Most of us, most of the time, simply drink in this information like air. Our stories take these impulses and desires into account, not explicitly, but integrally. The whole romance-fiction industry is built around these stories. The whole pornography industry is built around the desire to destroy the reproduction/marriage connection. But the core impulses, the deep unconscious ones, are taken into account by BOTH. And the stories built upon them do their work regardless of whether writers or readers are even remotely conscious of what it is they're doing.
Posted by GodSpoken (Member # 9358) on :
I am honored to see your response, and delighted it is just as you present the thing en masse over the course of years and novels. I agree with what you have said here, and I see very little that would seem to argue against planned family building, just more focus on family building in general. Perhaps that answers my question, since it was within the context of family that I was thinking.
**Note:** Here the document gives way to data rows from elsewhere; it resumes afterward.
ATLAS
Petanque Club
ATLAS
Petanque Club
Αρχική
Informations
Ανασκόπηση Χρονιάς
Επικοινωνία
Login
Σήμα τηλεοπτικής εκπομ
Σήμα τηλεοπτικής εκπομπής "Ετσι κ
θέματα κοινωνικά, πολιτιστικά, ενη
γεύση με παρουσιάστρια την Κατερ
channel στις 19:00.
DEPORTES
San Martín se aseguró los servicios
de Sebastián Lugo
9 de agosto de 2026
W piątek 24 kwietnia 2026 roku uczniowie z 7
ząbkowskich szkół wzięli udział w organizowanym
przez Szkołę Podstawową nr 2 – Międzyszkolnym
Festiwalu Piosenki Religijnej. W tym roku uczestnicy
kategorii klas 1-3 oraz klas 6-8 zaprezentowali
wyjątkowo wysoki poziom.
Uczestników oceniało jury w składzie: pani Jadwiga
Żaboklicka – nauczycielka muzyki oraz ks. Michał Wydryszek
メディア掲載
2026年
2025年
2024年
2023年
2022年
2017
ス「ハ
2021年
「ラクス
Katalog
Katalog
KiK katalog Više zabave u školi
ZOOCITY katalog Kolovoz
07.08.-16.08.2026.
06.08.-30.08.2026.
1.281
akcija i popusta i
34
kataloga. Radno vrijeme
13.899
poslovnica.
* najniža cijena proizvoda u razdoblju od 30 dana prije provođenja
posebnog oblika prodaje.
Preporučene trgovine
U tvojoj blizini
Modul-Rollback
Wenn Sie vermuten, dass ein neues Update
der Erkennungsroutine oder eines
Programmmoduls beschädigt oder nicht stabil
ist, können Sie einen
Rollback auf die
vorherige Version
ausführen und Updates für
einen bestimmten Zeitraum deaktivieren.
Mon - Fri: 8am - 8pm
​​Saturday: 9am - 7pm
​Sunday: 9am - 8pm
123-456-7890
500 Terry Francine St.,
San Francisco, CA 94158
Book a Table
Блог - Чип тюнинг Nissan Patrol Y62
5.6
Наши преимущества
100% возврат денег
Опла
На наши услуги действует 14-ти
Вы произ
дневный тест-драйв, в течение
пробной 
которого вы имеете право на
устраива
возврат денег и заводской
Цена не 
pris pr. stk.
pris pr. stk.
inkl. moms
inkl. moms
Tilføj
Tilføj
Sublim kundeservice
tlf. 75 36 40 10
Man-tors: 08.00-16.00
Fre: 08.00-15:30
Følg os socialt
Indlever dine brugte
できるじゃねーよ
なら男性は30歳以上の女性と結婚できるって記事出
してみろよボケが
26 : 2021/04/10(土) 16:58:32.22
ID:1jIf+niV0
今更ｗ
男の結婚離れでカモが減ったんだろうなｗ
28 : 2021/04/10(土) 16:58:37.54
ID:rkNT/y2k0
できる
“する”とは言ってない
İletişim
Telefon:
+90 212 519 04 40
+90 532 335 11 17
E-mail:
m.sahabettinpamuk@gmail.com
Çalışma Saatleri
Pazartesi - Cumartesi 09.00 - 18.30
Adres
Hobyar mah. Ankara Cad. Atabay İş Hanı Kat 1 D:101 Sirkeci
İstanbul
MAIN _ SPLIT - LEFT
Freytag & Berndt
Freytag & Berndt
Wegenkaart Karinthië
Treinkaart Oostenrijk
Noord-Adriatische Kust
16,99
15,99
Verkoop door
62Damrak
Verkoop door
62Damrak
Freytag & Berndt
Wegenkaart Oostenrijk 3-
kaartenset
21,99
As an aside: I would challenge the comment regarding you not using fiction as a vessel for your personal/spiritual/religious convictions.
Intentional or not, it is the common theme holding your literature together as a body of work, and what makes it authentic and consistent enough to be a source of both entertainment and refreshment to so many. Agreement with your ideations (or those expressed by characters for that matter) is unnecessary, as your easy way allows the reader to consider and wonder rather than take a stand.
Posted by Puppy (Member # 6721) on :
I think that if Card is UNintentionally including his own personal worldview in his fiction (something that ALL writers do), then it isn't quite fair to say that he is "using his fiction as a vessel for his personal convictions". Stating it that way seems to imply that he is doing so consciously and artificially.
Posted by pooka (Member # 5003) on :
A lot of Mormons manage to think OSC is contraversial and even dangerous. He's not out there to wrap sunday school lessons in storylines.
But in any interview with him, the influence of his beliefs on his work comes up and he freely admits that the influence is there, though it is not conscious. The influence of every other category he belongs to comes through as well.
Posted by GodSpoken (Member # 9358) on :
Puppy, you miss my point. It was a compliment and something I believe authors do and should do whenever the spirit moves them.
And sometimes they do the opposite just to bug themselves or to challenge readers. I just happen to think OSC is quite disarmingly talented at expressing his heart.
Posted by RunningBear (Member # 8477) on :
One of the reasons I like certain authors is that they put parts of themselves and their beliefs in their books, so I can try to figure out who they are by reading their books.